With p < 0.05, we can reject the null at the 95% confidence level (1-95 = 0.05) and accept the alternative hypothesis that the sample represents a population with a mean that is LARGER than the hypothetical population (that has a mean value of 80).

use two-sided one sample t-test function to checking for whether the mean of the sample significantly differs from a given population mean

# Hypotheses:
# H0: sample mean = population mean
# H1: sample mean < population mean | sample mean > population mean

statistic, pvalue = scipy.stats.ttest_1samp(a=sample, popmean=test_value)
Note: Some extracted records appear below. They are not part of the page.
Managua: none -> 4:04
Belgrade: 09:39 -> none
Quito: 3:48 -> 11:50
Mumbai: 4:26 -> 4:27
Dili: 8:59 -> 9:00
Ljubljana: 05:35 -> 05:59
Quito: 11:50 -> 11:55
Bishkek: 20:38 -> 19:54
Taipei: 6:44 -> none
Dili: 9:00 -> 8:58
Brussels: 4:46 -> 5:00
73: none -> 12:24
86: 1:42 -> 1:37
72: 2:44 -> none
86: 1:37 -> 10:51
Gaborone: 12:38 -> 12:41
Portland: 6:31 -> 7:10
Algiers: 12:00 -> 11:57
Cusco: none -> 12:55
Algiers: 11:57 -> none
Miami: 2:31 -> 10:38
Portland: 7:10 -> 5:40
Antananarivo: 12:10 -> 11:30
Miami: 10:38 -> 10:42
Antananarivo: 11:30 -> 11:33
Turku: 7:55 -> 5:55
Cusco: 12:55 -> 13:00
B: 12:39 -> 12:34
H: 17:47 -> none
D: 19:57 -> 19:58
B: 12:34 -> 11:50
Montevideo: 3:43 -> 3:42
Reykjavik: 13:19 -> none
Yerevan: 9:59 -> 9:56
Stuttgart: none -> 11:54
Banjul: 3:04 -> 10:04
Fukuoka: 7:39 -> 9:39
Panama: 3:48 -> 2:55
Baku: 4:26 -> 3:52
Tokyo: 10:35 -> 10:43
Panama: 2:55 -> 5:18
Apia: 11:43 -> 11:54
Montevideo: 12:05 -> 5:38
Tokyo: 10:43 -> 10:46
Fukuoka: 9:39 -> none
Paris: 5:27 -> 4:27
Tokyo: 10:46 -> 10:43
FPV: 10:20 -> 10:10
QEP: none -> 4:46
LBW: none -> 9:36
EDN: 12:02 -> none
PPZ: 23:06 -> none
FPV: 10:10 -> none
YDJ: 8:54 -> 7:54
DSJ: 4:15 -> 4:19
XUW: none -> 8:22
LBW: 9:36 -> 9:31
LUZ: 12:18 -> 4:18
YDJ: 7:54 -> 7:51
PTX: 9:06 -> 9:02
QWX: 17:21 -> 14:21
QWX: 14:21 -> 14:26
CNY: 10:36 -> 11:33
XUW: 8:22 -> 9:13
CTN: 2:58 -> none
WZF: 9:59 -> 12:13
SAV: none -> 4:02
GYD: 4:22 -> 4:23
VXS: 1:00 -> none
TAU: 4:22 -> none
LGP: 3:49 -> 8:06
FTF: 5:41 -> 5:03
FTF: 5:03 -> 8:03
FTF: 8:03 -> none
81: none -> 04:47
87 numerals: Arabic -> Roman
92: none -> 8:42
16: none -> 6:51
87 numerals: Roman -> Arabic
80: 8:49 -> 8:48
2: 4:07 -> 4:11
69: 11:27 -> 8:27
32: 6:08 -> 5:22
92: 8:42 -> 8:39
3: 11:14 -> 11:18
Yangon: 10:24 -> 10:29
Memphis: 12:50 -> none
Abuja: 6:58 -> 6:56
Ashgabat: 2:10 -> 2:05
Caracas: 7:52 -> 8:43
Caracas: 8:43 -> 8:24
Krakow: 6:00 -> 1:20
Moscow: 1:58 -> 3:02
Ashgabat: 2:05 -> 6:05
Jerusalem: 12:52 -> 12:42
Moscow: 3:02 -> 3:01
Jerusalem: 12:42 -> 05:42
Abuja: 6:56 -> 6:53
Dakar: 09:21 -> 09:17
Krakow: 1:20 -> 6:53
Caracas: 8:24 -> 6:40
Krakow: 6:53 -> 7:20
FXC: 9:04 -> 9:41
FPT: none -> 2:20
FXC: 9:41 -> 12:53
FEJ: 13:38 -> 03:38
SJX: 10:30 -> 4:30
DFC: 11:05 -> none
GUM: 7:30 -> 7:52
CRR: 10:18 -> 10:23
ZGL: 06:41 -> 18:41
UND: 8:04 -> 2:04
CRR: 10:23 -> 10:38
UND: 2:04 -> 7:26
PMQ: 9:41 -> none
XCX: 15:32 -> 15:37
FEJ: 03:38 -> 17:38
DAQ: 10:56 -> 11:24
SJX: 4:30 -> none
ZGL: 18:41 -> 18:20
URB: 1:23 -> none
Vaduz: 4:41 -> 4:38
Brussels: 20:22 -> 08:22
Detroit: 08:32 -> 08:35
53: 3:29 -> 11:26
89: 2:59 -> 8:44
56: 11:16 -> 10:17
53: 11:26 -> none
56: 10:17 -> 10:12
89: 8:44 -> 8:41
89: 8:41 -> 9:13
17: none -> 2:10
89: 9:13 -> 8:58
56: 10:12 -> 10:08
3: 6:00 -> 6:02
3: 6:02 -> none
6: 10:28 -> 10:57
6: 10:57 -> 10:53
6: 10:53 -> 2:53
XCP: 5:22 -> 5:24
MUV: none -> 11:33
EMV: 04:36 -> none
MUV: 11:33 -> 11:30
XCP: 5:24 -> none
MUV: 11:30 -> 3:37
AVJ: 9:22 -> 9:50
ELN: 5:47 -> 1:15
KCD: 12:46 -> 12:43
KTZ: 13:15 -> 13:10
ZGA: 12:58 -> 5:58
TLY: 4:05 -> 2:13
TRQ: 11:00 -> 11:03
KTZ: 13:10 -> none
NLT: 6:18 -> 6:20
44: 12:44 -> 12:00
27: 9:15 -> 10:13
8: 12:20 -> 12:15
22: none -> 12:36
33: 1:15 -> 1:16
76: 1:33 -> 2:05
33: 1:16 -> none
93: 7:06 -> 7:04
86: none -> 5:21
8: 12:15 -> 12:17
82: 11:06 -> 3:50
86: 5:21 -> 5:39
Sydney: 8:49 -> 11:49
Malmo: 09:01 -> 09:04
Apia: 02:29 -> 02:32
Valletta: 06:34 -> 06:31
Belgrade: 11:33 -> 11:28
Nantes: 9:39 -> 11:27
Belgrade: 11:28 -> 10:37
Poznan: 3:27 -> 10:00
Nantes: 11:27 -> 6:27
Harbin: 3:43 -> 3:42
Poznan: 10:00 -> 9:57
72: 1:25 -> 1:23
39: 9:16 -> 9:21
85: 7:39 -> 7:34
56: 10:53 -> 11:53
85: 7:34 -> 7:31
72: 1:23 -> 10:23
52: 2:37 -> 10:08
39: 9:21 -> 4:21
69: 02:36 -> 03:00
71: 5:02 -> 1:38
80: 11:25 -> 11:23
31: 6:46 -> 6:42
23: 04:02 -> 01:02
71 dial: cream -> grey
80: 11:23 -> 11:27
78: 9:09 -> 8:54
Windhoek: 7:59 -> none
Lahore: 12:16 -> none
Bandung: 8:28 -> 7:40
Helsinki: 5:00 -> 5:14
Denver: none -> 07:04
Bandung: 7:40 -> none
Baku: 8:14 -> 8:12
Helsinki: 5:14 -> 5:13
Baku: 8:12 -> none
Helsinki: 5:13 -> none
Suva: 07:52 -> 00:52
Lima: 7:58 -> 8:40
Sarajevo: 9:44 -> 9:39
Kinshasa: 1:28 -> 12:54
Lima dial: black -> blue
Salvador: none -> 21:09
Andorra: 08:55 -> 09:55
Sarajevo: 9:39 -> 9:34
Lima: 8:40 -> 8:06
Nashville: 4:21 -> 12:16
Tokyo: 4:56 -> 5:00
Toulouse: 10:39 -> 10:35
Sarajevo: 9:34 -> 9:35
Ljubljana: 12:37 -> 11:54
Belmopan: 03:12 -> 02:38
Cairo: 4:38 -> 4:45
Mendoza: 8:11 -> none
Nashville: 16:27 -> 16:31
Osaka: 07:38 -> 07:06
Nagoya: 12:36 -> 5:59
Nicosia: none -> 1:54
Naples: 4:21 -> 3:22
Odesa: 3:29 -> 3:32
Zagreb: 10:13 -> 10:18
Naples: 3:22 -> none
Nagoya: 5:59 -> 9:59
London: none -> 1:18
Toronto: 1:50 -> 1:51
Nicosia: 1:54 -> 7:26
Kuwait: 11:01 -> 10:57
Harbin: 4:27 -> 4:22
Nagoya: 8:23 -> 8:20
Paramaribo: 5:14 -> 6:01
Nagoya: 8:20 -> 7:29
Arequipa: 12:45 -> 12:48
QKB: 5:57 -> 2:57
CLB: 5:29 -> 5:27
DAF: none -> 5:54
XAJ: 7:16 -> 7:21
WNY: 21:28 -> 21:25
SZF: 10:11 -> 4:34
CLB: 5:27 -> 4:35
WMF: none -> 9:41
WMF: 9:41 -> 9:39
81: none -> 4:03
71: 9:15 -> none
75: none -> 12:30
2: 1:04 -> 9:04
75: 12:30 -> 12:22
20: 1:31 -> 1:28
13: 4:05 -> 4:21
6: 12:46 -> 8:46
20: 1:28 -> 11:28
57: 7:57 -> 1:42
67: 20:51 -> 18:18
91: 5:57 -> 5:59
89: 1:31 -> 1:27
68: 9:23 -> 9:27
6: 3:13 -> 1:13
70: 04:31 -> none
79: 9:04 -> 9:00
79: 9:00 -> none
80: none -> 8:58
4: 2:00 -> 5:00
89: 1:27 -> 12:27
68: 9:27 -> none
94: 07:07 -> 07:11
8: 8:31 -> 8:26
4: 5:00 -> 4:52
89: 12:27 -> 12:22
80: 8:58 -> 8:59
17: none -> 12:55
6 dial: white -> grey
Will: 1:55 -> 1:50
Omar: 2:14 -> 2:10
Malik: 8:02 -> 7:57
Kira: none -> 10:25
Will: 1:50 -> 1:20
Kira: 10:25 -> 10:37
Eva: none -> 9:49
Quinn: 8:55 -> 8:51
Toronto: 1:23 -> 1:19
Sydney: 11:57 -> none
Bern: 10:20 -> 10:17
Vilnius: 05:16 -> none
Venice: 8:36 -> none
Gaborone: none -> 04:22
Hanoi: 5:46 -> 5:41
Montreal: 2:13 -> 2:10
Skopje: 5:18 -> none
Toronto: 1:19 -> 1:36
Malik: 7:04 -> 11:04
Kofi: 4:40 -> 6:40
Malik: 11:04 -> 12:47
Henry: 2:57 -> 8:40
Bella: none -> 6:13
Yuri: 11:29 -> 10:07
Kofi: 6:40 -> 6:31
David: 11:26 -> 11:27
print(f"test statistic={statistic}")
print(f"pvalue={pvalue}")

test statistic=4.876353350758522
pvalue=1.566173764815852e-06

With p < 0.05, we can reject the null at the 95% confidence level (1-95 = 0.05) and accept the alternative hypothesis that the sample represents a different population than the hypothetical population with a mean value of 80.